• _DOCUMENT PASSAGE_

IIS user getting locked out

[Blake]

I have created a domain user called 'proxy' with certain permissions on an
AD OU. I have set IIS to run all pages in a certain folder as this user. I
submit the name/password in IIS settings. This works fine.

Somehow, this user is getting locked out. It works great for a time, then I
get the log full of 'invalid name/passwords', and the ID gets locked out.
IIS should not be able to do anything with the password for this account,
since it is not local.

Any ideas?

Blake

 

[Roger Abell]

You need to determine from where the invalid login attempts
originate. As a stop-gag measure, change the name of the
account in AD and as recorded in IIS. If they originate outside
of IIS, as is highly likely, the new account name may be useful
for a while until something discovers the new name.
Try running something like EventCombNT to view all failed
login attempts at the DCs for the account in order to get a
handle on their origin.

 

[Blake]

This is a test environment with only a single DC. The IIS folder is set to
allow only anonymous access, and that folder is then set to run as
passproxy. passproxy is a domain ID with the ability to reset passwords on
a single OU.

I don't think anyone is actually trying to log on as this user. The .asp
page runs fine for a while, then starts getting invalid logon attempts.

I'll try using the account lockout tools and see if I can't get some info.

(Stored items)
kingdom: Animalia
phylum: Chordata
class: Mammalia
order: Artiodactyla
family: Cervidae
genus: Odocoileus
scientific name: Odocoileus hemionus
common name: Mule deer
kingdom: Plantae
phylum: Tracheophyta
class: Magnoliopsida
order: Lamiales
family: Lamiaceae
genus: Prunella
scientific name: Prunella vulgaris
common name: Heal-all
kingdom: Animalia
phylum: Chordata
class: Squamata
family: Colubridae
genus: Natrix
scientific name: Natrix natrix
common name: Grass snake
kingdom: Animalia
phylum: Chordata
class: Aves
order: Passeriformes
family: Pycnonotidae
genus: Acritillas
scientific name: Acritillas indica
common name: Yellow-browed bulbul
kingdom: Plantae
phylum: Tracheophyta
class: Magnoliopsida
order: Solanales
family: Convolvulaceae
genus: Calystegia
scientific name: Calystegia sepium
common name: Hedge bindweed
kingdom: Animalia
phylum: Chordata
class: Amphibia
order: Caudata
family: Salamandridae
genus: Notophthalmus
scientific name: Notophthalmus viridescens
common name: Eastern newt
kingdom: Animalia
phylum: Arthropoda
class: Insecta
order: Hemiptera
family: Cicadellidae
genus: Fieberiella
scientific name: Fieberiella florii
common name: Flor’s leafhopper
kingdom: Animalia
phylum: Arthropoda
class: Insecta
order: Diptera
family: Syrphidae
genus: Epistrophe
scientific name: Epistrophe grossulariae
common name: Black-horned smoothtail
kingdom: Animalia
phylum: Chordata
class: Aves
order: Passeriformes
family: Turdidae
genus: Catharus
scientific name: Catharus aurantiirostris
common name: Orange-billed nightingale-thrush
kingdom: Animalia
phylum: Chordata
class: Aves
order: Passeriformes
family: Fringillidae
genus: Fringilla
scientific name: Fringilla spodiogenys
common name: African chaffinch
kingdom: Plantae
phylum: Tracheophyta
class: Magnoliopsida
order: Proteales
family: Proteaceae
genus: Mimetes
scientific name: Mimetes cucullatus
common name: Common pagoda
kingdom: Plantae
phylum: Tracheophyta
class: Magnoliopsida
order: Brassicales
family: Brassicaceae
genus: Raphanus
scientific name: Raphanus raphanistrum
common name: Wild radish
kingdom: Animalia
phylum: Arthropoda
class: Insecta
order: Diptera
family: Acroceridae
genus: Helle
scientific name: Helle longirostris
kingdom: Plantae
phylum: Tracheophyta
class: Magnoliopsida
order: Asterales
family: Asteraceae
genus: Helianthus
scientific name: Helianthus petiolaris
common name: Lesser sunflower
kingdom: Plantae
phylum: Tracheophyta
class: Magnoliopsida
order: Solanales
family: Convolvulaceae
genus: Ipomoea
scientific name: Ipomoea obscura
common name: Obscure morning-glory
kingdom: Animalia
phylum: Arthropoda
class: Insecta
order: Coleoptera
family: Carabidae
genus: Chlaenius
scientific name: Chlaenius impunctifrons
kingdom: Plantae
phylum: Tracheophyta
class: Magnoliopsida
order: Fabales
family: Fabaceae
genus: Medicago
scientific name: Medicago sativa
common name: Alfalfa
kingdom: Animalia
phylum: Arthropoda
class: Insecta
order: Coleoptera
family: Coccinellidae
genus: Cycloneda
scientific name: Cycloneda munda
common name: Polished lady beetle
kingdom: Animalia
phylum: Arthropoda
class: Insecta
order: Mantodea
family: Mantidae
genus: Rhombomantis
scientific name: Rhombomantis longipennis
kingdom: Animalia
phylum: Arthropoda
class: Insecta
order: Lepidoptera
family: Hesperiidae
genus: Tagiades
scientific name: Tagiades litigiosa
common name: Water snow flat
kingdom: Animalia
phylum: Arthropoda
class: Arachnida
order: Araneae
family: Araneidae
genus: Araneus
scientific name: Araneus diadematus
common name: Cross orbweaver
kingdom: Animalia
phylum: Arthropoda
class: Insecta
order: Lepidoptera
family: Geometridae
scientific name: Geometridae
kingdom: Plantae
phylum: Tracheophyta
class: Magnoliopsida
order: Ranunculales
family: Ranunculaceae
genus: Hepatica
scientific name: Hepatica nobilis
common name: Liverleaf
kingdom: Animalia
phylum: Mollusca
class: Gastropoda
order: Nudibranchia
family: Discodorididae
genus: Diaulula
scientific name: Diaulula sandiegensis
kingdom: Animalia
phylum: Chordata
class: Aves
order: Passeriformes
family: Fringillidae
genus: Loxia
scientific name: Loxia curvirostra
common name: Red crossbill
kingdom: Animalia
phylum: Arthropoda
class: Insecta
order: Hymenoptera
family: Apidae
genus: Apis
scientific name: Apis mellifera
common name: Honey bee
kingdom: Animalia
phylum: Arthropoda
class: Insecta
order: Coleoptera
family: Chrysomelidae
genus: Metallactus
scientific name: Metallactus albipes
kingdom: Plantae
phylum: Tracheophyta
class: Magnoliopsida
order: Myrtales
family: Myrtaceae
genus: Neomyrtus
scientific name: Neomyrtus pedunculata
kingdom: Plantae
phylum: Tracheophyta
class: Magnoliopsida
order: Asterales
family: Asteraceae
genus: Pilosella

• _REQUIREMENT_
Write down the stretch of the IIS lockout thread from "IIS user getting" through "is not local.", word for word. The data is separate material and is not part of the IIS lockout thread.

• _ANSWER SECTION_
IIS user getting locked out

[Blake]

I have created a domain user called 'proxy' with certain permissions on an
AD OU. I have set IIS to run all pages in a certain folder as this user. I
submit the name/password in IIS settings. This works fine.

Somehow, this user is getting locked out. It works great for a time, then I
get the log full of 'invalid name/passwords', and the ID gets locked out.
IIS should not be able to do anything with the password for this account,
since it is not local.